Palin sued the Times over a 2017 editorial in which it said that she had inspired the 2011 mass shooting in Tucson, Arizona. Judge Rakoff initially dismissed the case, but it was revived by a federal appeals court. After the presentation of arguments in initial motions, Rakoff decided that Palin had enough evidence to allow the case to go to trial — a rarity in defamation suits by public figures against the media, since the standard of proving “actual malice” is usually too high for plaintiffs to clear.
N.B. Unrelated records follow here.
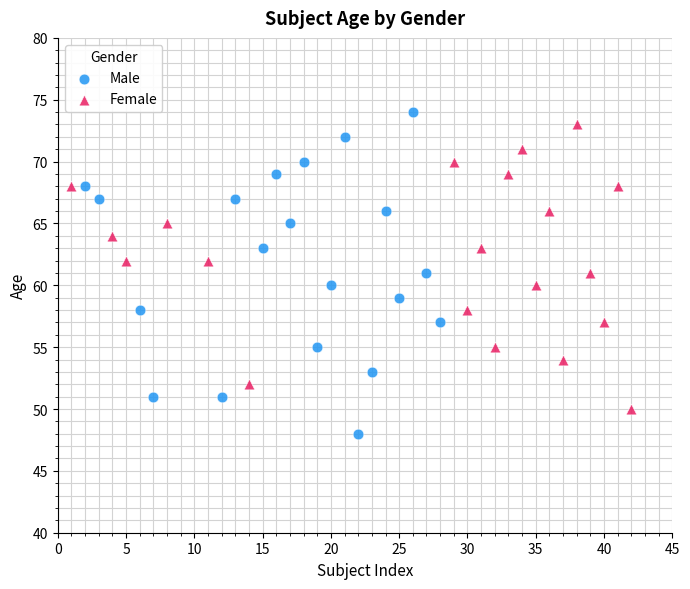

Which series contains the lowest Y value?

Male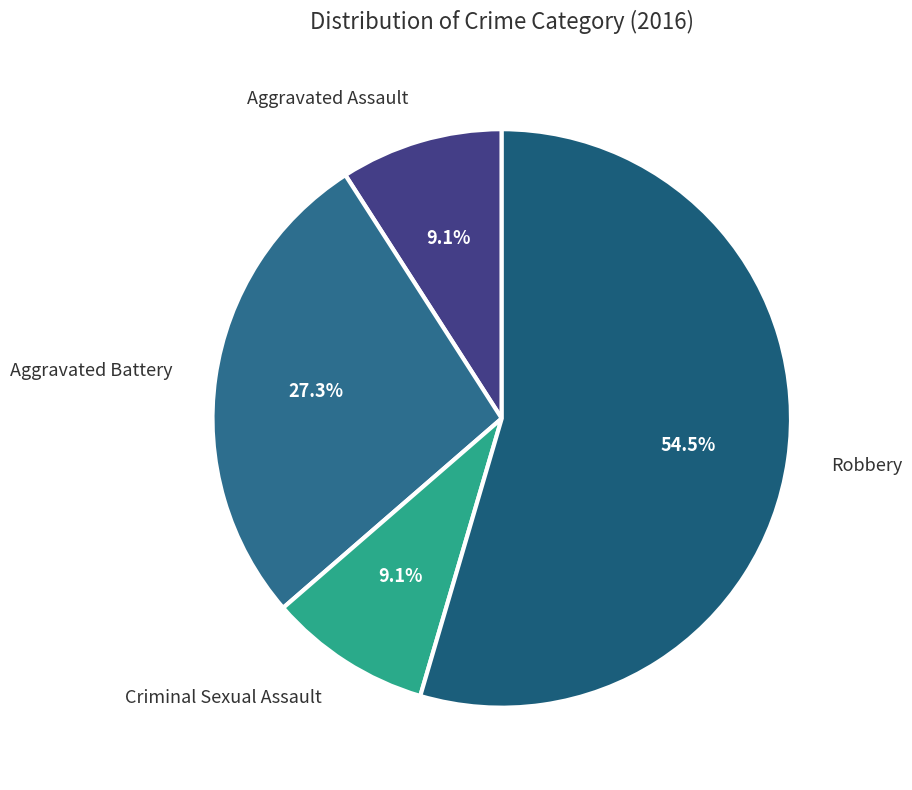

How many slices are in this pie chart?

4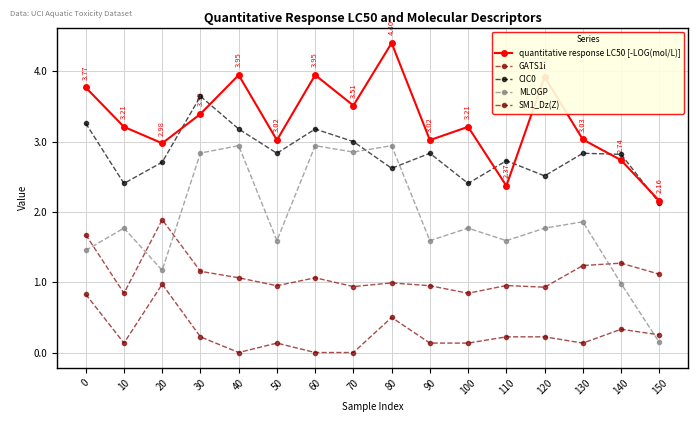

Reading right to left, extract all data points from this chart.

quantitative response LC50 [-LOG(mol/L)]: 2.2	2.7	3.0	3.9	2.4	3.2	3.0	4.4	3.5	3.9	3.0	3.9	3.4	3.0	3.2	3.8
GATS1i: 1.1	1.3	1.2	0.9	1.0	0.8	0.9	1.0	0.9	1.1	0.9	1.1	1.2	1.9	0.8	1.7
CIC0: 2.1	2.8	2.8	2.5	2.7	2.4	2.8	2.6	3.0	3.2	2.8	3.2	3.6	2.7	2.4	3.3
MLOGP: 0.1	1.0	1.9	1.8	1.6	1.8	1.6	2.9	2.9	2.9	1.6	2.9	2.8	1.2	1.8	1.5
SM1_Dz(Z): 0.3	0.3	0.1	0.2	0.2	0.1	0.1	0.5	0.0	0.0	0.1	0.0	0.2	1.0	0.1	0.8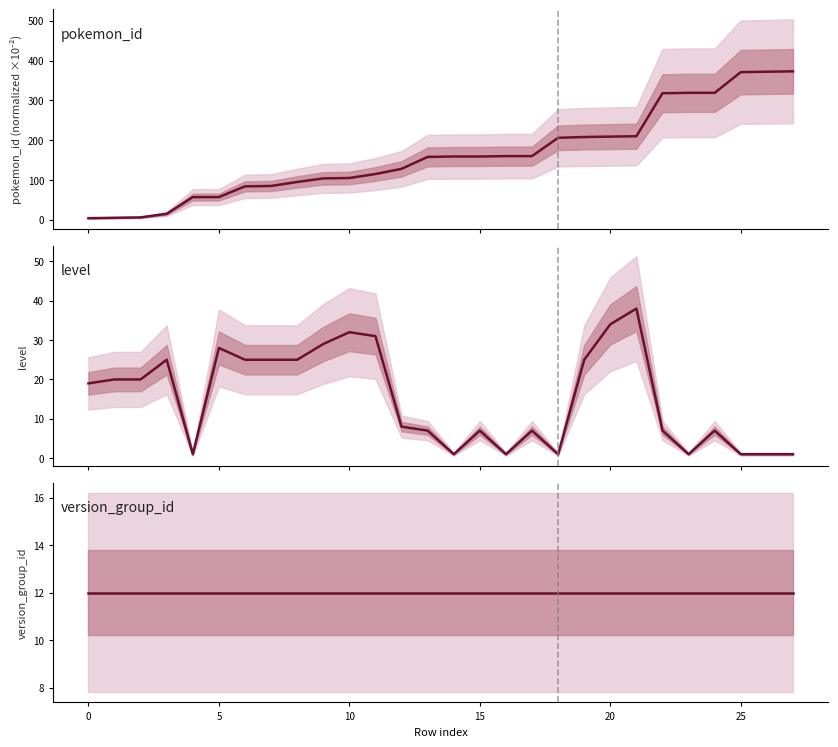

What is the average value of the level series?

15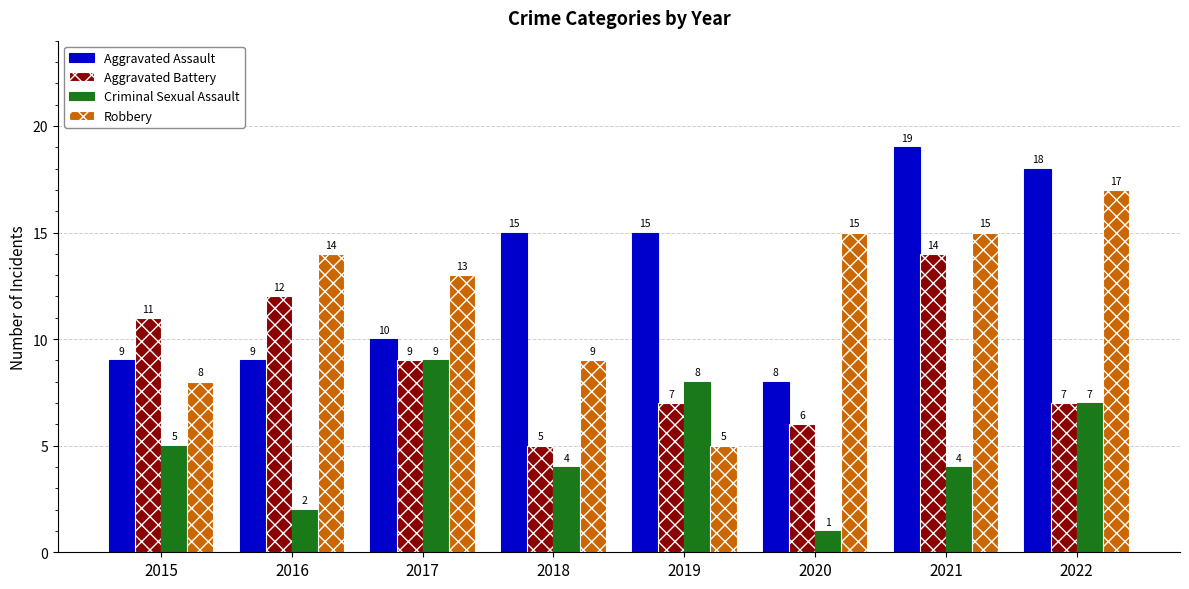

What are all the series names shown in the legend?

Aggravated Assault, Aggravated Battery, Criminal Sexual Assault, Robbery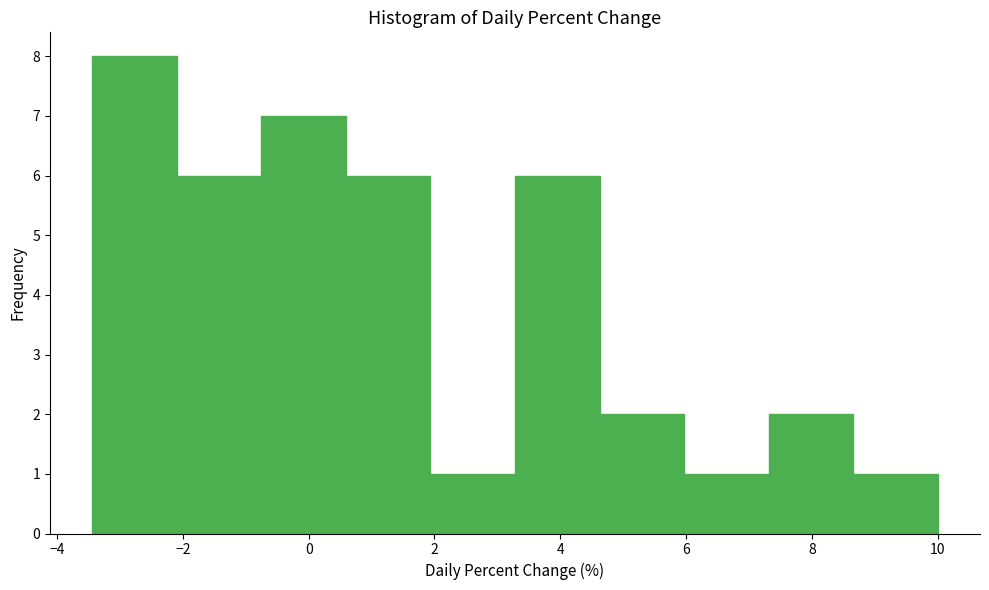

Reading left to right, transcribe this chart: for each bar, give the range it covers on the x-axis and its height. Neither the bar edges nor the heights are printed on the chart, so give them approximately, as read against the axes.

-3.4 to -2.0: 8
-2.0 to -0.8: 6
-0.8 to 0.6: 7
0.6 to 2.0: 6
2.0 to 3.2: 1
3.2 to 4.6: 6
4.6 to 6.0: 2
6.0 to 7.4: 1
7.4 to 8.6: 2
8.6 to 10.0: 1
Moreover, Rakoff sent the case to the jury after closing arguments last week. But on Monday, as NPR’s David Folkenflik reported, he had second thoughts, and said Palin failed to meet the “actual malice” standard because of the Times‘s correction, and then-editorial page editor James Bennet’s contrition.

...
From the decision:

We first reinstated the case in August 2019 following an initial dismissal by the district court (Rakoff, J.) under Federal Rule of Civil Procedure 12(b)(6). Palin’s claim was subsequently tried before a jury but, while the jury was deliberating, the district court dismissed the case again—this time under Federal Rule of Civil Procedure 50. We conclude that the district court’s Rule 50 ruling improperly intruded on the province of the jury by making credibility determinations, weighing evidence, and ignoring facts or inferences that a reasonable juror could plausibly have found to support Palin’s case.

The jury is sacrosanct in our legal system, and we have a duty to protect its constitutional role, both by ensuring that the jury’s role is not usurped by judges and by making certain that juries are provided with relevant proffered evidence and properly instructed on the law.

[W]e VACATE both the district court’s Rule 50 judgment and the jury’s verdict and REMAND the case to the district court for further proceedings, including a new trial, consistent with this opinion.